* [Required actions]:
1. Please copy, word for word, the section of the grief interview that begins at the words "What you want" and stops after "from your experience?".
2. In the grief interview, what is the title of the book about hiking in Yosemite?

More men write about the how-to or with therapeutic advice on what you need to do. This is head stuff. It’s not a personal journey for them. They don’t get down into the muck with you.
What you want when you’re grieving is not advice from someone who hasn’t grieved. You want someone who has been battered by grief and understands grief’s labyrinth. You want someone to listen. You want companionship.
Q: Would you encourage other widowers to start a blog? What are the pros and cons from your experience?
ML: I would encourage all men to keep a journal, especially in the beginning of grief, to help them pay attention to their thoughts and feelings, and write them down before dismissing them as unimportant. If a feeling or thought keeps coming back, it’s important. “Oh that’s interesting. Why did I think that?” Writing them down also allows you to go deeper.
Keeping a journal helps men see how they are progressing through grief. Then, when they know what they’re thinking and feeling, they can share this with someone. Sharing is tremendously important.
If you’re going to write a blog, you have to share your emotions, and you are going to have to be honest about them if anyone is going to care. You will hear from men who tell you to “suck it up and act like a man.” You will also hear from men saying, “You put into words what I’ve been feeling, and now I know why. Thank you.” Many people will will ask you to write about something that has been troubling them.
I’ve also expanded my blog to cover all aspect of grief. I correspond with quite a few women who are dealing with different kinds of losses.
Q: You’ve written several books. Does writing about grief differ from writing about other subjects?
ML: With grief, you’re dealing with something that’s invisible. You can feel the wound, the gaping hole in your chest, but you can’t see it. Nor can anyone else. It’s not like describing a thunderstorm raging about you, or standing in front of a snow-covered mountain. So you have to describe the invisible landscape and journey of grief in ways that invite others to travel along with you.
When I was writing Mountains of Light, about hiking in Yosemite to deal with Evelyn’s death, I experienced things in nature that led me deeper into what I was feeling. For example, one morning I was sitting along the Merced River watching it flow by, and felt it take pieces of my grief away. This led to thinking about how rivers have been important to the mental health of people in other cultures, so I include ruminations about that.

* [Data extract]:
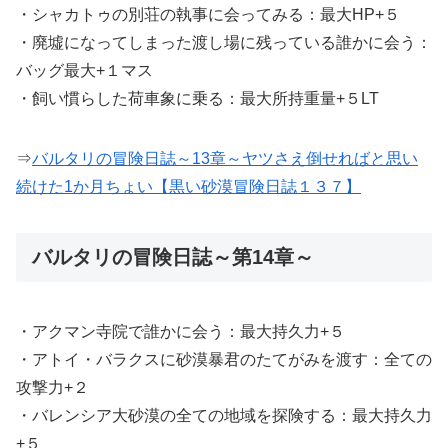
・シャカトゥの別荘の執事に会ってみる：最大HP+５
・廃墟になってしまった渡し場に残っている誰かに会う：
バッグ最大+１マス
・飼い慣らした荷車象に乗る：最大所持重量+５LT
⇒
バルタリの冒険日誌～13章～ヤツさえ倒せればと思い
続けた1か月ちょい【黒い砂漠冒険日誌１３７】
バルタリの冒険日誌～第14章～
・アクマン寺院で誰かに会う：最大持久力+５
・アトイ・バラクスに砂漠暴君のたてがみを渡す：全ての
攻撃力+２
・バレンシア大砂漠の全ての地域を探険する：最大持久力
+５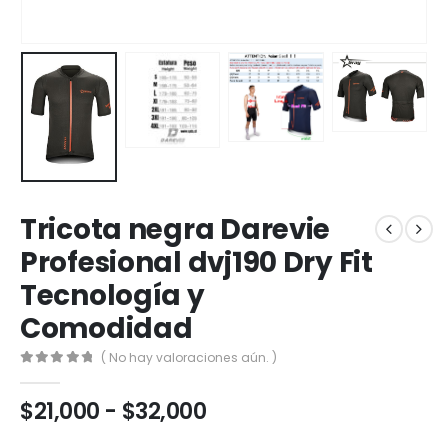
Tricota negra Darevie
Profesional dvj190 Dry Fit
Tecnología y
Comodidad
( No hay valoraciones aún. )
0
out of 5
Rango
$
21,000
-
$
32,000
de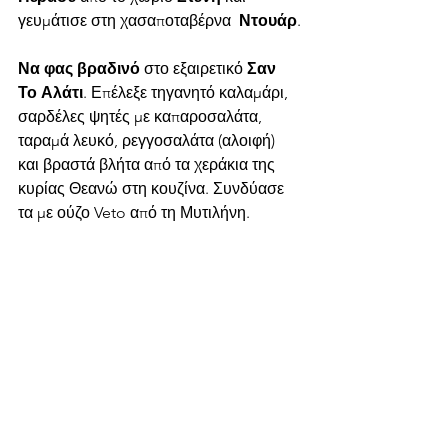
γευμάτισε στη χασαποταβέρνα  
Ντουάρ
.
Να φας βραδινό
 στο εξαιρετικό 
Σαν 
Το Αλάτι
. Επέλεξε τηγανητό καλαμάρι, 
σαρδέλες ψητές με καπαροσαλάτα, 
ταραμά λευκό, ρεγγοσαλάτα (αλοιφή) 
και βραστά βλήτα από τα χεράκια της 
κυρίας Θεανώ στη κουζίνα. Συνδύασε 
τα με ούζο Veto από τη Μυτιλήνη.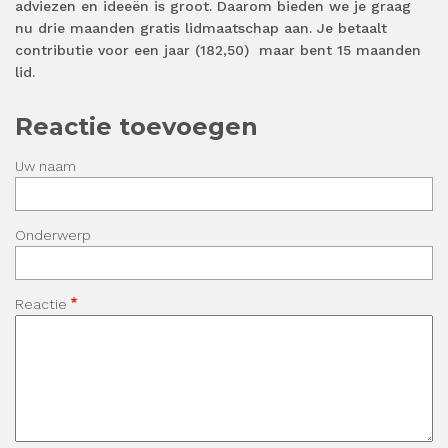
adviezen en ideeën is groot. Daarom bieden we je graag
nu drie maanden gratis lidmaatschap aan. Je betaalt
contributie voor een jaar (182,50)
maar bent 15 maanden
lid.
Reactie toevoegen
Uw naam
Onderwerp
Reactie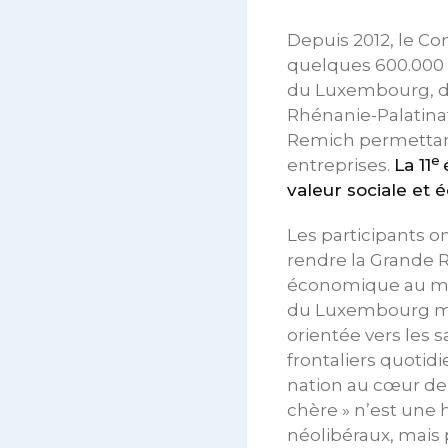
Depuis 2012, le Co
quelques 600.000 
du Luxembourg, d
Rhénanie-Palatinat
Remich permettant
e
entreprises.
La 11
valeur sociale et
Les participants o
rendre la Grande R
économique au moye
du Luxembourg mont
orientée vers les s
frontaliers quotidi
nation au cœur de 
chère » n’est une 
néolibéraux, mais 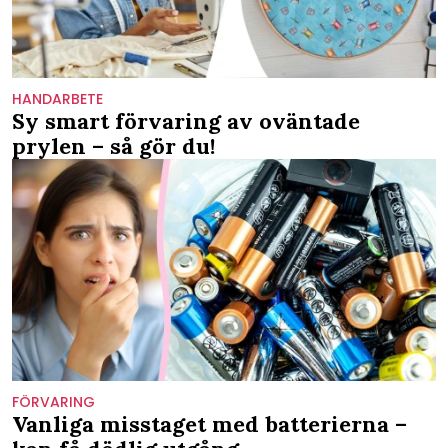
HANDARBETE
Sy smart förvaring av oväntade
prylen – så gör du!
FÖRVARING
Vanliga misstaget med batterierna –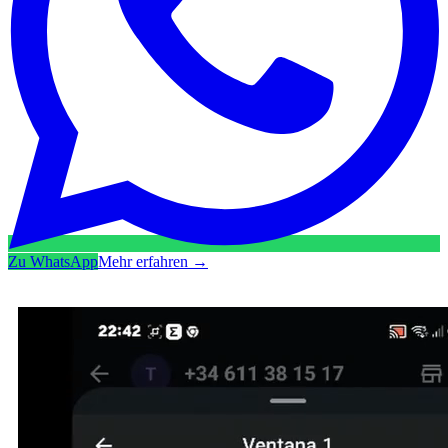
Zu WhatsApp
Mehr erfahren
→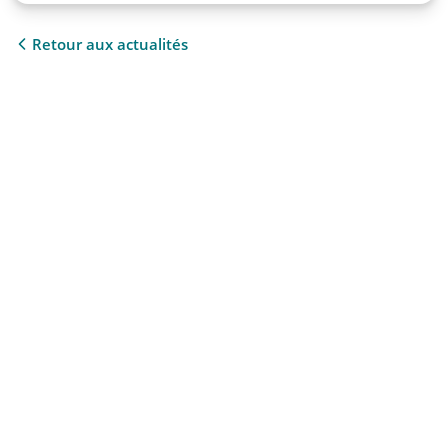
Retour aux actualités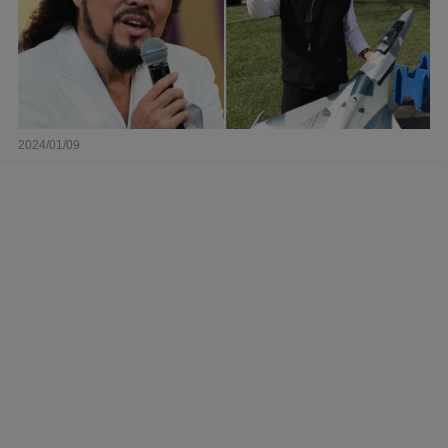
2024/01/09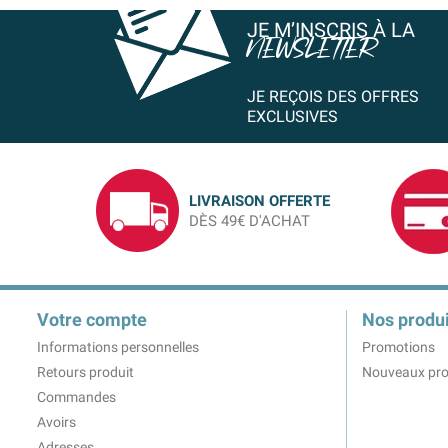
JE M’INSCRIS À LA
NEWSLETTER
JE REÇOIS DES OFFRES
EXCLUSIVES
LIVRAISON OFFERTE
DÈS 49€ D'ACHAT
Votre compte
Nos produi
Informations personnelles
Promotions
Retours produit
Nouveaux pro
Commandes
Avoirs
Adresses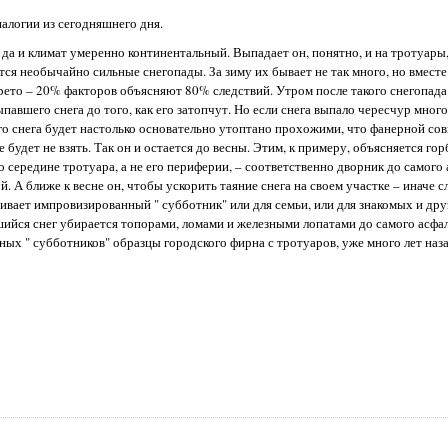
алогии из сегодняшнего дня.
 да и климат умеренно континентальный. Выпадает он, понятно, и на тротуары,
тся необычайно сильные снегопады. За зиму их бывает не так много, но вместе
рето – 20% факторов объясняют 80% следствий. Утром после такого снегопада
авшего снега до того, как его затопчут. Но если снега выпало чересчур много
го снега будет настолько основательно утоптано прохожими, что фанерной сов
будет не взять. Так он и остается до весны. Этим, к примеру, объясняется гор
о середине тротуара, а не его периферии, – соответственно дворник до самого
. А ближе к весне он, чтобы ускорить таяние снега на своем участке – иначе 
аивает импровизированный " субботник" или для семьи, или для знакомых и друз
шийся снег убирается топорами, ломами и железными лопатами до самого асфаль
х " субботников" образцы городского фирна с тротуаров, уже много лет наза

* [Answer list]:
1.
What you want when you’re grieving is not advice from someone who hasn’t grieved. You want someone who has been battered by grief and understands grief’s labyrinth. You want someone to listen. You want companionship.
Q: Would you encourage other widowers to start a blog? What are the pros and cons from your experience?

2. Mountains of Light